KOMŞULUK HUKUKUNA AYKIRILIK NEDENİYLE TAZMİNAT İSTEMİ
~ 14.08.2014 ~
TMK m. 683 deki "Bir şeye malik olan kimse, hukuk düzeninin sınırları içinde, o şey üzerinde dilediği gibi kullanma, yararlanma ve tasarrufta bulunma yetkisine sahiptir. Malik, malını haksız olarak elinde bulunduran kimseye karşı istihkak davası açabileceği gibi, her türlü haksız elatmanın önlenmesini de dava edebilir” hükmü ile mülkiyet hakkının kanunla toplum yararına kısıtlanabileceği temel ilke olarak kabul edilmiştir. Aynı maddenin ikinci fıkrasında, mülkiyet hakkının nasıl korunacağı hükme bağlanmış, 730 ve 737. maddeleriyle de taşınmaz malikinin başkalarına zarar vermesinin önlenmesi hedeflenmiştir.
Komşuluk hukukundan kaynaklanan elatmanın önlenmesi, eski hale getirilmesi ve tazminat davalarında davalının kusurlu olması aranmaz. Davalının kusurlu olup olmaması, kasıtlı hareket edip etmemesi, elatmanın önlenmesi davasına etkili değildir. Yeter ki, davalının eylemi ile davacının zararı arasında illiyet bağı bulunsun. Davalının hiçbir kusuru olmasa dahi, elatmanın önlenmesine, eski hale getirme ve tazminata hükmedilebilir.
TMK'nın
738. maddesiyle, 737. maddeye benzer daha özel bir düzenleme getirilmiştir. Söz konusu madde hükmüne göre "Malik, kazı ve yapı yaparken komşu taşınmazlara, onların topraklarını sarsmak veya tehlikeye düşürmek ya da üzerlerindeki tesisleri etkilemek suretiyle zarar vermekten kaçınmak zorundadır. Komşuluk hukuku kurallarına aykırı yapılar hakkında taşkın yapılara ilişkin hükümler uygulanır.” Bir kimsenin kendi taşınmazında yaptığı hafriyat veya inşaat nedeniyle komşusunun taşınmazına bir zarar vermiş veya onu zarara maruz bırakmışsa, bu zararın hoşgörü sınırlarını aşıp aşmadığını aramaya gerek yoktur.

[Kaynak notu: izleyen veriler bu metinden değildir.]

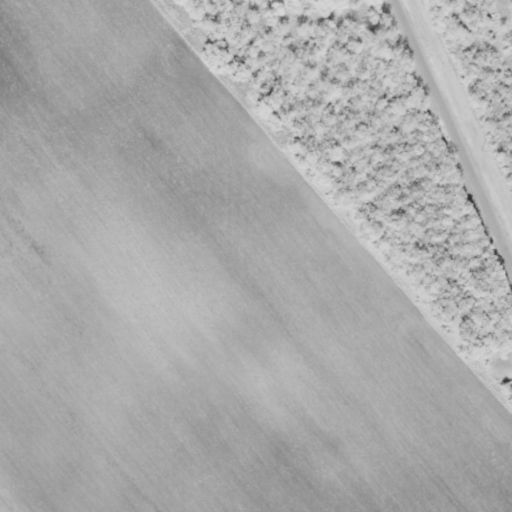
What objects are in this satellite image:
road: (451, 131)
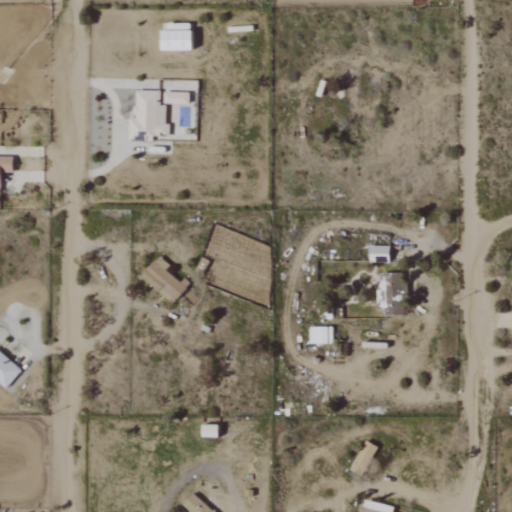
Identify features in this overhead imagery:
road: (393, 63)
building: (177, 98)
building: (149, 117)
road: (114, 130)
building: (6, 168)
road: (493, 234)
building: (380, 254)
road: (69, 255)
road: (474, 255)
building: (164, 280)
building: (392, 293)
road: (287, 301)
building: (322, 335)
building: (8, 371)
building: (212, 431)
building: (365, 459)
road: (392, 491)
building: (196, 505)
road: (446, 508)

Yukarıda yapılan açıklamaların ışığı altında somut olaya gelince; davalı gerçek kişilerin, davalı Belediye'den aldıkları izin uyarınca taşınmazlarının temel hafriyat kazısı sırasında davacının taşınmazlarına zarar verdiği, zarar bedelinin yerinde yapılan keşif sonucu alınan uzman bilirkişi raporu ile belirlendiği anlaşılmaktadır. Ancak mahkemece, davacı tarafından taşınmazlarının kiraya verilmek suretiyle kullanıldığının ve mahrum kalınan kira bedelinin talep edilmesine karşın, ibraz edilen kira sözleşmesindeki kira süresinin dava konusu taşınmazlara zarar verdiği iddia edilen taşınmazın yıkım tarihinden önceki tarihe ait olduğu, bu nedenle yıkılan taşınmazlardan kira geliri aldığının kanıtlanamadığı gerekçesiyle reddedilmiştir. Bir kimsenin kendi taşınmazında yaptığı hafriyat veya inşaat nedeniyle komşusunun taşınmazına bir zarar vermesi veya onu zarara maruz bırakması halinde, bu zararın giderilmesi gerekmekte olup dava konusu taşınmazları kiraya vermek suretiyle kullandığını ileri süren davacının mahrum kalınan kira bedeli de zarar kapsamındadır.
Bu durumda mahkemece, yıkım tarihinden zararın giderilip yeniden kiraya verilebileceği sürenin tespiti ile bu sürede taşınmazların getirebileceği kira gelirinin de hesaplattırılarak oluşan sonuca göre bir karar vermek gerekirken yazılı şekilde eksik inceleme ile mahrum kalınan kira geliri nedeniyle talep edilen tazminatın reddine karar verilmesi doğru görülmemiş, bu nedenle kararın bozulması gerekmiştir (14. HD. 10.4.2014, 474/4775).